African head of state during the signing of African Continental Free Trade Area. FILE PHOTO | NMG

What you need to know:

  • Critics, however, say e-commerce liberates small and medium-sized businesses in Africa to export goods they could never previously afford to sell.
  • The Observer newspaper quotes Ms Susan Aaronson, a digital trade expert at George Washington University, as saying that African countries do have the right to say to tech firms “you need to pay for our data and you need to be transparent about the way you do it.”
  • They also say that the states’ attempts to keep data in local servers prevents tech firms from benefiting from economies of scale by housing it in vast hubs across the globe.

Kenya’s decision to pull out of a new free trade pact with China after it decided the deal was too one-sided last week, is illustrative of the problems African nations face in their relations with large technology firms, a new report says.

The UK-based campaign group Global Justice Now is warning of an “e-pocalypse” for African countries because of Western firms’ dominance in selling digital services over local companies in poorer nations.

Mr Nick Dearden, head of Global Justice Now, says it is essential that developing countries retain their citizens’ data within their borders to avoid the core of their economies being directed from abroad.
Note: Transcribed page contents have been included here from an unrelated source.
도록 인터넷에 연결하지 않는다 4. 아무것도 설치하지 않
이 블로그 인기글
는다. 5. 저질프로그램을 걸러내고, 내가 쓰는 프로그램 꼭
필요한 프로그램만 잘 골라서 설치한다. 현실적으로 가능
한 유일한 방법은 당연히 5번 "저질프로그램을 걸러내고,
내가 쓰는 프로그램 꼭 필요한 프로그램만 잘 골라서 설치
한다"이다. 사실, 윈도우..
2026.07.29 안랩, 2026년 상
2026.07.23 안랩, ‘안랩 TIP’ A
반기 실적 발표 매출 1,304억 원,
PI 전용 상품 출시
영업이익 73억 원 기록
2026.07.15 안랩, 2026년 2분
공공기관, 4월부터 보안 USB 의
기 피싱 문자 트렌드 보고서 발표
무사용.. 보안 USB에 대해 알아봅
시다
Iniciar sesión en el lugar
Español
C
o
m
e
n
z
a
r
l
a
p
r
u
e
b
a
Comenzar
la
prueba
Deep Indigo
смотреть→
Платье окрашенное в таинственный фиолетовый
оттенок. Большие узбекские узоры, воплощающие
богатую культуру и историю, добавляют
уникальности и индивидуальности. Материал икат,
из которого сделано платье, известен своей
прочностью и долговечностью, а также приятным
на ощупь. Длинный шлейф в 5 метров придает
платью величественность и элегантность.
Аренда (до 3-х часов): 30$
He believes the idea that countries should be passive receivers of Western technology, and borrow heavily on international financial markets to pay for it, means they become prey to the whims of foreign businesses.

The report says that sub-Saharan Africa, in particular, is seen as quite exposed after decades of under-investment that has left many countries with little choice than to accept the terms laid down by tech titans.
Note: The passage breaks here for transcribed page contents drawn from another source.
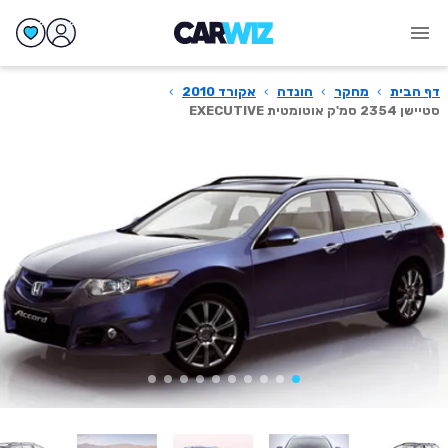
דף הבית
›
מחקר
›
הונדה
›
אקורד 2010
›
סטיישן 2354 סמ'ק אוטומטית EXECUTIVE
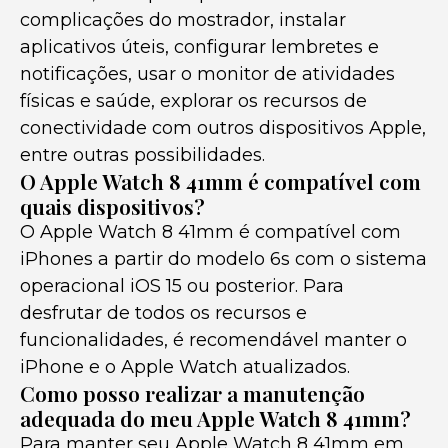
complicações do mostrador, instalar
aplicativos úteis, configurar lembretes e
notificações, usar o monitor de atividades
físicas e saúde, explorar os recursos de
conectividade com outros dispositivos Apple,
entre outras possibilidades.
O Apple Watch 8 41mm é compatível com
quais dispositivos?
O Apple Watch 8 41mm é compatível com
iPhones a partir do modelo 6s com o sistema
operacional iOS 15 ou posterior. Para
desfrutar de todos os recursos e
funcionalidades, é recomendável manter o
iPhone e o Apple Watch atualizados.
Como posso realizar a manutenção
adequada do meu Apple Watch 8 41mm?
Para manter seu Apple Watch 8 41mm em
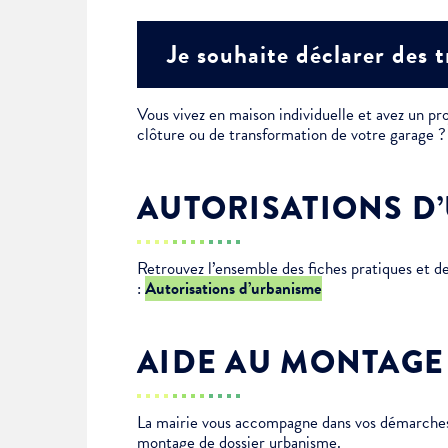
Je suis étudiant
Je souhaite déclarer des 
Vous vivez en maison individuelle et avez un pro
clôture ou de transformation de votre garage
AUTORISATIONS D
Retrouvez l’ensemble des fiches pratiques et 
:
Autorisations d’urbanisme
AIDE AU MONTAGE
La mairie vous accompagne dans vos démarches 
montage de dossier urbanisme.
“Tech companies like to project a modern, progressive image to the world. But under the surface, companies like Google, Facebook, Amazon and Uber are pursuing an agenda that could hand them dangerous levels of control over our lives and profoundly harm economic development in the global south,” the report says.
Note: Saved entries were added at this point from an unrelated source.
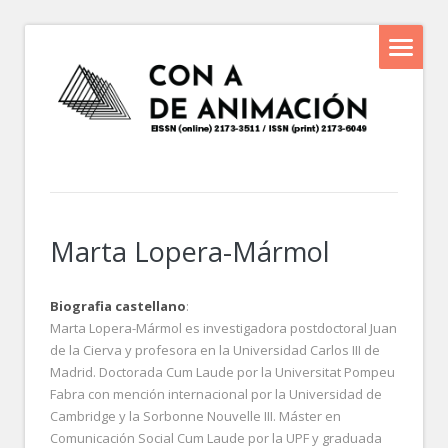
Marta Lopera-Mármol
Biografia castellano
:
Marta Lopera-Mármol es investigadora postdoctoral Juan
de la Cierva y profesora en la Universidad Carlos III de
Madrid. Doctorada Cum Laude por la Universitat Pompeu
Fabra con mención internacional por la Universidad de
Cambridge y la Sorbonne Nouvelle III. Máster en
Comunicación Social Cum Laude por la UPF y graduada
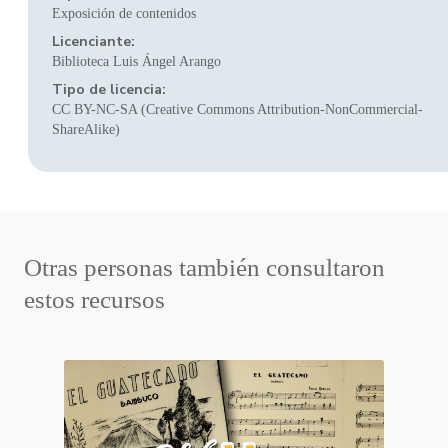
Exposición de contenidos
Licenciante:
Biblioteca Luis Ángel Arango
Tipo de licencia:
CC BY-NC-SA (Creative Commons Attribution-NonCommercial-
ShareAlike)
Otras personas también consultaron
estos recursos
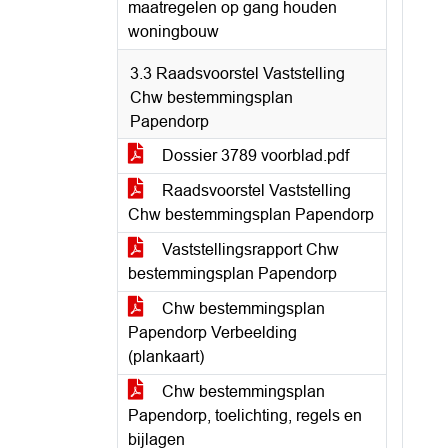
maatregelen op gang houden
woningbouw
3.3 Raadsvoorstel Vaststelling
Chw bestemmingsplan
Papendorp
Dossier 3789 voorblad.pdf
Raadsvoorstel Vaststelling
Chw bestemmingsplan Papendorp
Vaststellingsrapport Chw
bestemmingsplan Papendorp
Chw bestemmingsplan
Papendorp Verbeelding
(plankaart)
Chw bestemmingsplan
Papendorp, toelichting, regels en
bijlagen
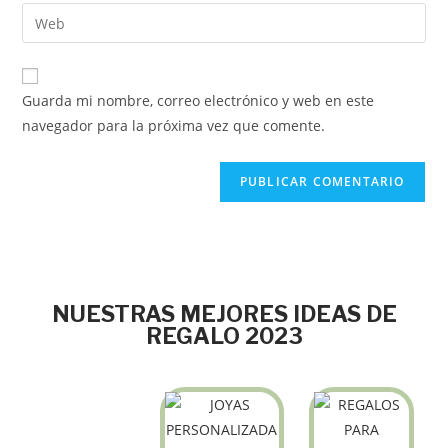
Guarda mi nombre, correo electrónico y web en este
navegador para la próxima vez que comente.
NUESTRAS MEJORES IDEAS DE
REGALO 2023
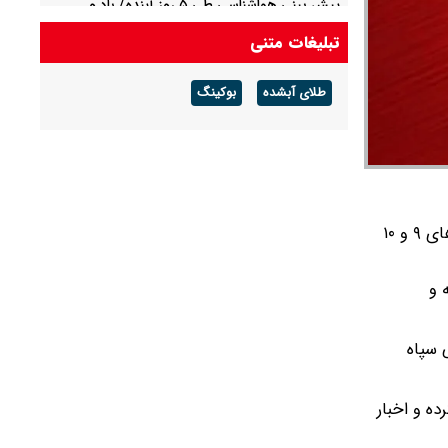
پیش بینی هواشناسی طی ۵ روز آینده/ باد و
گردوخاک در بخش‌هایی از کشور
تبلیغات متنی
پیش بینی هوای مشهد فردا شنبه ۱۷ مرداد/ افزایش
طلای آبشده
بوکینگ
دما از روز سه شنبه
سپاه امام صادق (ع) استان بوشهر درباره انفجار کنترل‌شده بمب‌های عمل‌نکرده از حملات اخیر، روزهای ۹ و ۱۰
 و
 سپاه
ه و اخبار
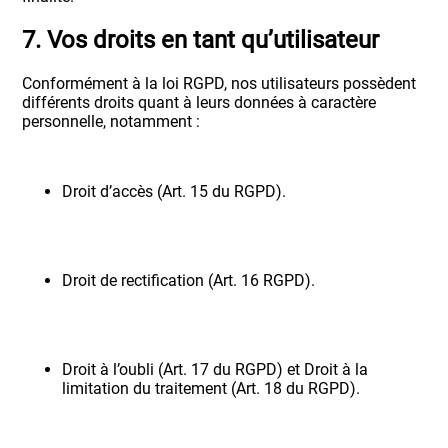
7. Vos droits en tant qu’utilisateur
Conformément à la loi RGPD, nos utilisateurs possèdent
différents droits quant à leurs données à caractère
personnelle, notamment :
Droit d’accès (Art. 15 du RGPD).
Droit de rectification (Art. 16 RGPD).
Droit à l’oubli (Art. 17 du RGPD) et Droit à la
limitation du traitement (Art. 18 du RGPD).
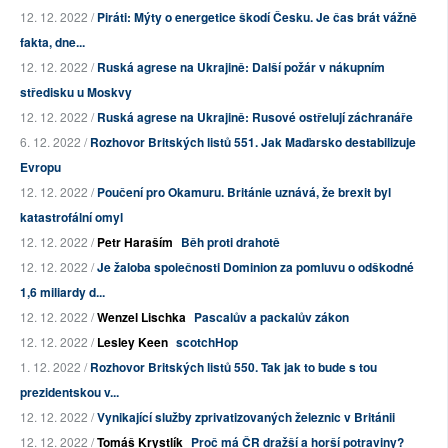
12. 12. 2022 /
Piráti: Mýty o energetice škodí Česku. Je čas brát vážně
fakta, dne...
12. 12. 2022 /
Ruská agrese na Ukrajině: Další požár v nákupním
středisku u Moskvy
12. 12. 2022 /
Ruská agrese na Ukrajině: Rusové ostřelují záchranáře
6. 12. 2022 /
Rozhovor Britských listů 551. Jak Maďarsko destabilizuje
Evropu
12. 12. 2022 /
Poučení pro Okamuru. Británie uznává, že brexit byl
katastrofální omyl
12. 12. 2022 /
Petr Haraším
Běh proti drahotě
12. 12. 2022 /
Je žaloba společnosti Dominion za pomluvu o odškodné
1,6 miliardy d...
12. 12. 2022 /
Wenzel Lischka
Pascalův a packalův zákon
12. 12. 2022 /
Lesley Keen
scotchHop
1. 12. 2022 /
Rozhovor Britských listů 550. Tak jak to bude s tou
prezidentskou v...
12. 12. 2022 /
Vynikající služby zprivatizovaných železnic v Británii
12. 12. 2022 /
Tomáš Krystlík
Proč má ČR dražší a horší potraviny?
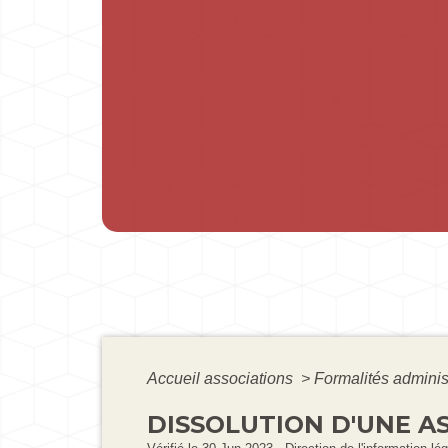
Accueil associations
>
Formalités adminis
DISSOLUTION D'UNE A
Critics, however, say e-commerce liberates small and medium-sized businesses in Africa to export goods they could never previously afford to sell.

The Observer newspaper quotes Ms Susan Aaronson, a digital trade expert at George Washington University, as saying that African countries do have the right to say to tech firms “you need to pay for our data and you need to be transparent about the way you do it.”

They also say that the states’ attempts to keep data in local servers prevents tech firms from benefiting from economies of scale by housing it in vast hubs across the globe.

“Without (keeping data local) it’s so much more difficult for countries to regulate and tax industries, for them to get really any benefits out of investment with no skills, jobs or technology transfer, or to nurture infant industries. It’s the central problem with the way trade deals operate,” said Mr Dearden.

A key problem is that more than 100 countries have no privacy laws at all, according to Unctad.

At a World Trade Organisation’s meeting in Argentina last year, African countries were particularly alarmed at proposals, which in effect, forced them to trade with the tech giants.